Results suggest researchers implement careful quality control

Friday, 04 May 2012

A team led by scientists at The Scripps Research Institute and the University of California (UC) San Diego has discovered a new type of dynamic change in human stem cells.

Last year, this team reported recurrent changes in the genomes of human pluripotent stem cells as they are expanded in culture. The current report, which appears in the May 4, 2012 issue of the journal Cell Stem Cell, shows that these cells can also change their epigenomes, the patterns of DNA modifications that regulate the activity of specific genes—sometimes radically. These changes may influence the cells' abilities to serve as models of human disease and development.

"Our results show that human pluripotent stem cells change during expansion and differentiation in ways that are not easily detected, but that have important implications in using these cells for basic and clinical research," said team leader Louise Laurent, assistant professor in the UC San Diego School of Medicine.

Human pluripotent stem cells can give rise to virtually every type of cell in the body. Because of this remarkable quality, they hold huge potential for cell replacement therapies and drug development.

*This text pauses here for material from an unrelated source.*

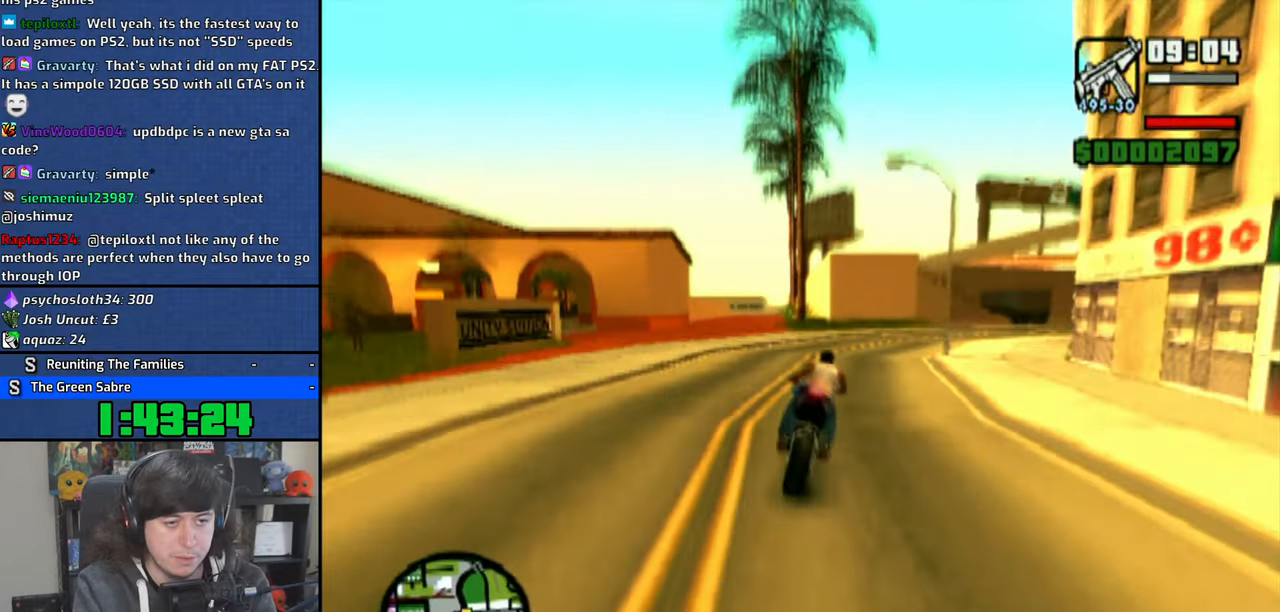
{"buttons": [], "left_stick": "right", "right_stick": "center", "button_events": [[166, "R1", "up"], [166, "SQUARE", "up"]]}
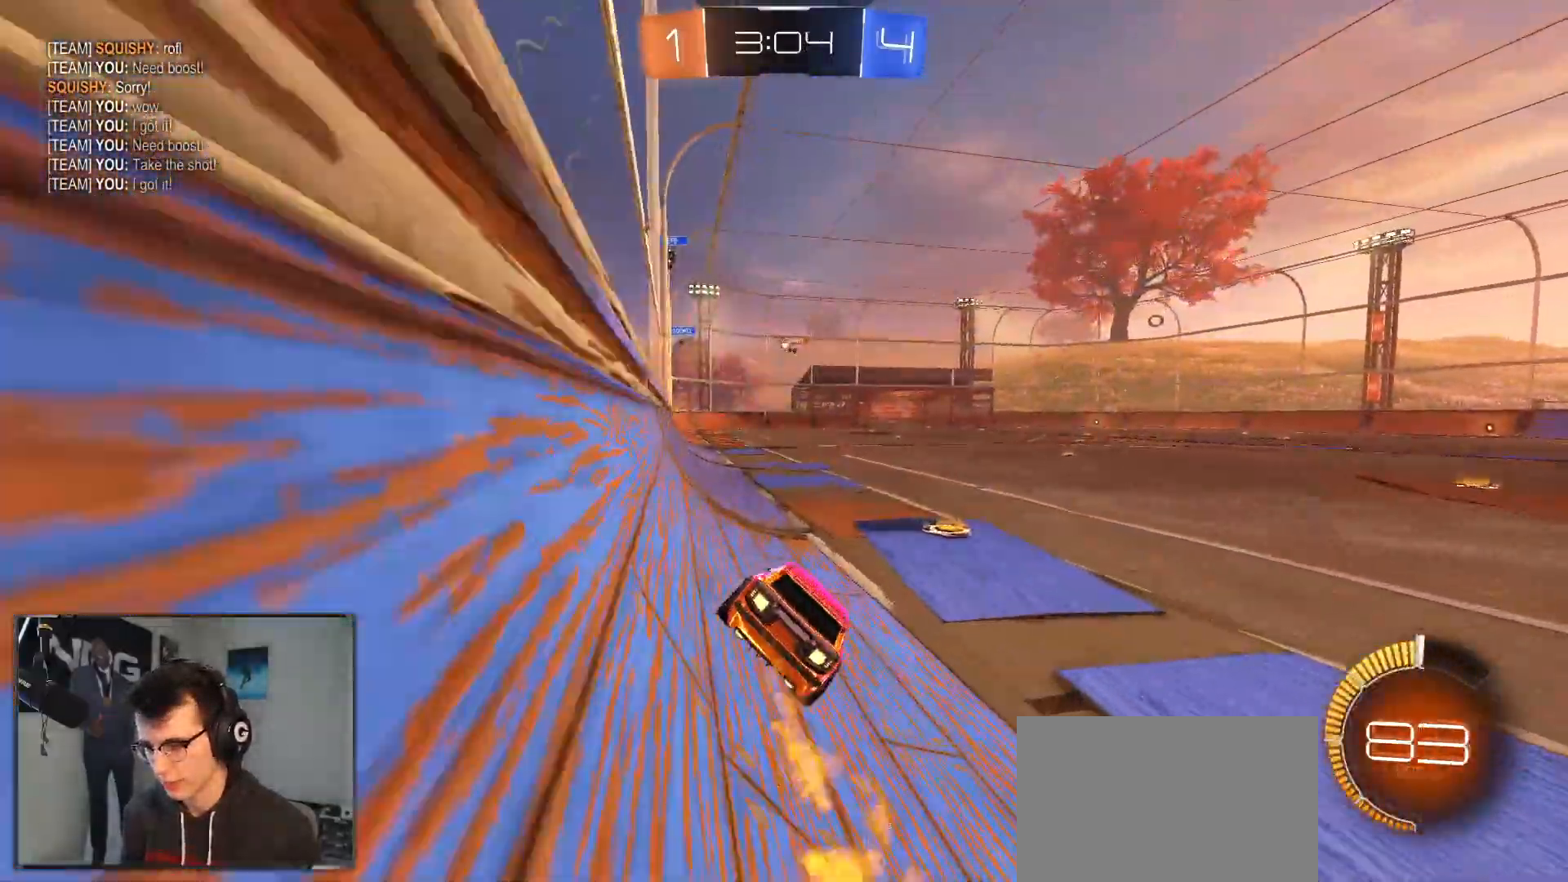
Gameplay with a controller (PlayStation layout); each line is a JSON object with the inputs held at the frame after it. "events" lists button and stick changes between this image and that frame as [ms after this image, input, new state], when the widget could be followed in between. Not read: other_buttons.
{"buttons": ["R2"], "left_stick": "center", "right_stick": "center", "events": [[250, "left_stick", "left"], [367, "left_stick", "center"], [450, "R1", "up"]]}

Many avenues of stem cell research focus on determining how genes are turned on and off during the course of normal development or at the onset of a disease transformation. It is widely accepted that gene activation and silencing play important roles in transforming all-purpose stem cells into the specific adult cell types that make up the specialized tissues of organs such as the heart and brain.

In the new study, Laurent and her collaborator, Professor Jeanne Loring of Scripps Research, and their colleagues focused on understanding gene silencing via DNA methylation, a process whereby bits of DNA are chemically marked with tags that prevent the genes from being expressed, effectively switching them off. Errors in gene silencing via DNA methylation are known contributors to serious developmental defects and cancer.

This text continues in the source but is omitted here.